**** Material shown ****
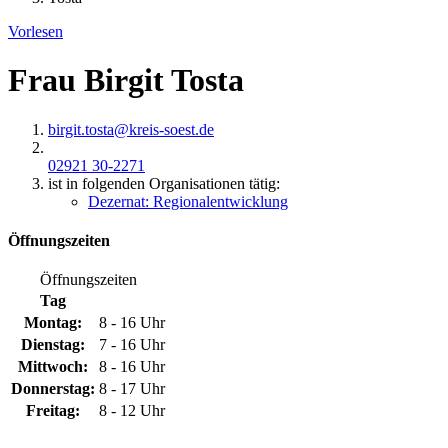
Vorlesen
Frau Birgit Tosta
birgit.tosta@​kreis-soest.de
02921 30-2271
ist in folgenden Organisationen tätig:
Dezernat: Regionalentwicklung
Öffnungszeiten
Öffnungszeiten
Tag
Montag:
8 - 16 Uhr
Dienstag:
7 - 16 Uhr
Mittwoch:
8 - 16 Uhr
Donnerstag:
8 - 17 Uhr
Freitag:
8 - 12 Uhr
****
> **Task**
Every entry above is to be repeated word for word, with all pictures omitted.

> **Answer below**
Vorlesen
Frau Birgit Tosta
birgit.tosta@​kreis-soest.de
02921 30-2271
ist in folgenden Organisationen tätig:
Dezernat: Regionalentwicklung
Öffnungszeiten
Öffnungszeiten
Tag
Montag:
8 - 16 Uhr
Dienstag:
7 - 16 Uhr
Mittwoch:
8 - 16 Uhr
Donnerstag:
8 - 17 Uhr
Freitag:
8 - 12 Uhr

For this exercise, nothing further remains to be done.